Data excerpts
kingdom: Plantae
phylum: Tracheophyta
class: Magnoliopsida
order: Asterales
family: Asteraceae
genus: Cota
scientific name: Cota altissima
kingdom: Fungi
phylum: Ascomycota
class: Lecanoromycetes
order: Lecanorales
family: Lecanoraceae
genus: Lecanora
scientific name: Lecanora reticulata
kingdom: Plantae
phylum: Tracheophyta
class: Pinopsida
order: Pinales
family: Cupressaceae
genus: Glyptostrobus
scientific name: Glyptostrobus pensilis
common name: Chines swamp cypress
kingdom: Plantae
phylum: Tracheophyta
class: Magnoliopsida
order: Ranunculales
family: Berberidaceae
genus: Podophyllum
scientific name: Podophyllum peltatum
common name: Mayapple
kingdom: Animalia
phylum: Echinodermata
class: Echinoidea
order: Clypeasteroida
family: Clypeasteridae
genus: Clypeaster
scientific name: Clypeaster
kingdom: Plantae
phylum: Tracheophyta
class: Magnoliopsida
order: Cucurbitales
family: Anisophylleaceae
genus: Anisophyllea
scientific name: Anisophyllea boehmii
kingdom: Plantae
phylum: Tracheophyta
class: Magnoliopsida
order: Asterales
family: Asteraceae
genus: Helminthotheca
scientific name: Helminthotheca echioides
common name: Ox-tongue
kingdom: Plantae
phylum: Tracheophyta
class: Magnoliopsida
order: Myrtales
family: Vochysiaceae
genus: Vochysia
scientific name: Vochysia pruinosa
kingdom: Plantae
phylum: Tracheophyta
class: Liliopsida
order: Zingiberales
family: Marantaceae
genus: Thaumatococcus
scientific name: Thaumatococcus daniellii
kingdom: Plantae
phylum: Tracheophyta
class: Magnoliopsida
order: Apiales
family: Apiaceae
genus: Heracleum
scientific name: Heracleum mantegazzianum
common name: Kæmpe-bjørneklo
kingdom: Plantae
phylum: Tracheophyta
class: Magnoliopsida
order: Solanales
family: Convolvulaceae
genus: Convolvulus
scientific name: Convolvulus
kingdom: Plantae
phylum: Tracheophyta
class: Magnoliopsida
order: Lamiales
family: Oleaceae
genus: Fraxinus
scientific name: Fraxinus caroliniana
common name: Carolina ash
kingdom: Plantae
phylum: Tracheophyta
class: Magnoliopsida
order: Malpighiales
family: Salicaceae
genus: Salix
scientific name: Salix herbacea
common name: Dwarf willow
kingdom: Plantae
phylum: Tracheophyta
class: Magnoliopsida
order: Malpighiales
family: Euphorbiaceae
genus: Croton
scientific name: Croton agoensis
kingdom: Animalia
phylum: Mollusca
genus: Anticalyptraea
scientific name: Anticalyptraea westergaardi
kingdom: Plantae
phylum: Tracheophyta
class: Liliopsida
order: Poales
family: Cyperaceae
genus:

Written request
Rewrite the whole listing, swapping each "scientific name" for "taxon name" and leaving everything else unchanged.

Solution to the exercise
kingdom: Plantae
phylum: Tracheophyta
class: Magnoliopsida
order: Asterales
family: Asteraceae
genus: Cota
taxon name: Cota altissima
kingdom: Fungi
phylum: Ascomycota
class: Lecanoromycetes
order: Lecanorales
family: Lecanoraceae
genus: Lecanora
taxon name: Lecanora reticulata
kingdom: Plantae
phylum: Tracheophyta
class: Pinopsida
order: Pinales
family: Cupressaceae
genus: Glyptostrobus
taxon name: Glyptostrobus pensilis
common name: Chines swamp cypress
kingdom: Plantae
phylum: Tracheophyta
class: Magnoliopsida
order: Ranunculales
family: Berberidaceae
genus: Podophyllum
taxon name: Podophyllum peltatum
common name: Mayapple
kingdom: Animalia
phylum: Echinodermata
class: Echinoidea
order: Clypeasteroida
family: Clypeasteridae
genus: Clypeaster
taxon name: Clypeaster
kingdom: Plantae
phylum: Tracheophyta
class: Magnoliopsida
order: Cucurbitales
family: Anisophylleaceae
genus: Anisophyllea
taxon name: Anisophyllea boehmii
kingdom: Plantae
phylum: Tracheophyta
class: Magnoliopsida
order: Asterales
family: Asteraceae
genus: Helminthotheca
taxon name: Helminthotheca echioides
common name: Ox-tongue
kingdom: Plantae
phylum: Tracheophyta
class: Magnoliopsida
order: Myrtales
family: Vochysiaceae
genus: Vochysia
taxon name: Vochysia pruinosa
kingdom: Plantae
phylum: Tracheophyta
class: Liliopsida
order: Zingiberales
family: Marantaceae
genus: Thaumatococcus
taxon name: Thaumatococcus daniellii
kingdom: Plantae
phylum: Tracheophyta
class: Magnoliopsida
order: Apiales
family: Apiaceae
genus: Heracleum
taxon name: Heracleum mantegazzianum
common name: Kæmpe-bjørneklo
kingdom: Plantae
phylum: Tracheophyta
class: Magnoliopsida
order: Solanales
family: Convolvulaceae
genus: Convolvulus
taxon name: Convolvulus
kingdom: Plantae
phylum: Tracheophyta
class: Magnoliopsida
order: Lamiales
family: Oleaceae
genus: Fraxinus
taxon name: Fraxinus caroliniana
common name: Carolina ash
kingdom: Plantae
phylum: Tracheophyta
class: Magnoliopsida
order: Malpighiales
family: Salicaceae
genus: Salix
taxon name: Salix herbacea
common name: Dwarf willow
kingdom: Plantae
phylum: Tracheophyta
class: Magnoliopsida
order: Malpighiales
family: Euphorbiaceae
genus: Croton
taxon name: Croton agoensis
kingdom: Animalia
phylum: Mollusca
genus: Anticalyptraea
taxon name: Anticalyptraea westergaardi
kingdom: Plantae
phylum: Tracheophyta
class: Liliopsida
order: Poales
family: Cyperaceae
genus:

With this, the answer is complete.